Canada has the fastest-growing economy of the major industrial nations and will continue to do so through next year at least, the International Monetary Fund and a major Canadian bank said in separate forecasts released yesterday.

That's despite what a barometer of Canadian economic activity suggests is a slowdown in the pace of growth.

Scotiabank, in its global economic outlook, added "Canada is expected to remain the top G7 performer through 2004,"

The forecasts were released as Statistics Canada reported its leading indicator, a basket of 10 key sectors of economic activity that tend to foreshadow the overall direction of the economy, rose 0.2 per cent last month, down from 0.3 per cent in July and continuing a slowdown that began in April.

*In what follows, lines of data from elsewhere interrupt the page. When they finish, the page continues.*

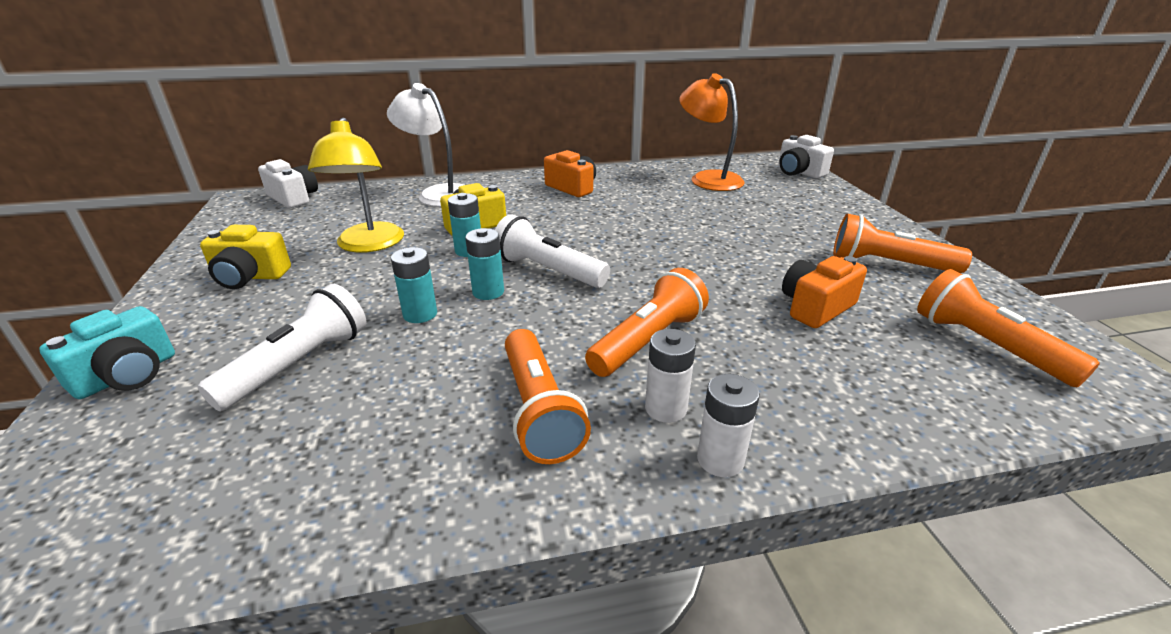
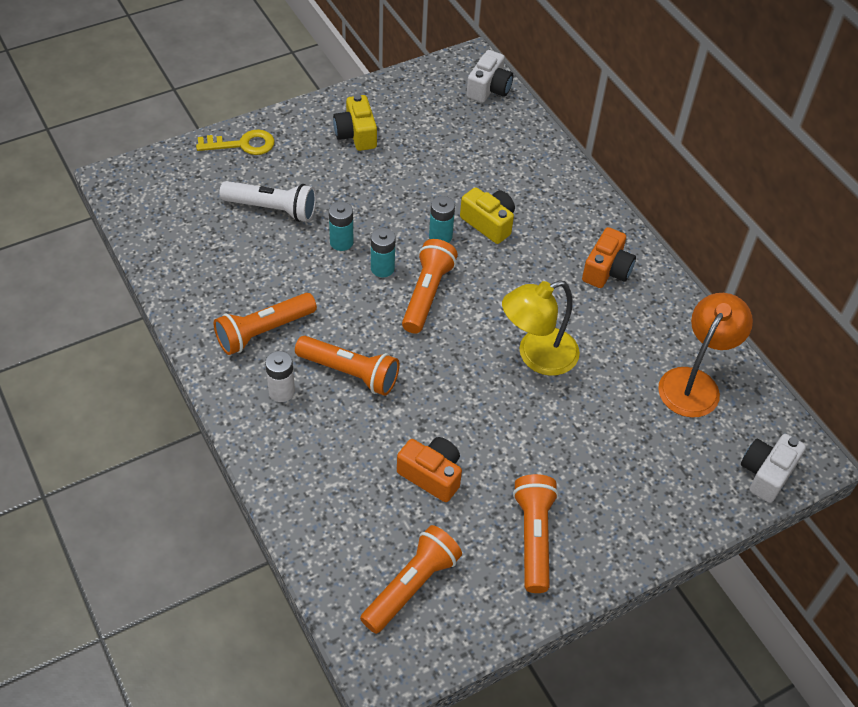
camera: 70 degrees right, 20 degrees up
turquoise camera [39,306,175,399] -> yellow key [196,129,275,155]
yellow lamp [308,118,404,253] -> yellow lamp moved to [502,280,580,376]
white lamp [387,83,464,207] -> none
white flashlight [495,215,610,288] -> orange flashlight [402,239,458,334]
white battery [697,374,760,477] -> none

"The slowdown in the leading indicator over the past several months points to slower real GDP growth in the second half of 2004" said J.P. Morgan Canada economist Ted Carmichael.

Still, Scotiabank in its forecast said growth would average 3.4 per cent this year, a full percentage point above that in the U.S. Next year the pace of growth will be three per cent, which should also be enough to edge out the U.S., it said.

That's in line with the IMF, which forecast growth here of 3.4 per cent this year, nearly a full point more than it expected in the spring, and 3.4 per cent again next year.

That's faster than the growth in the U.S., the second most rapidly expanding G7 country, which the IMF forecasts will grow by a "considerably weaker than earlier thought" 2.2 per cent this year and 2.6 per cent in 2005.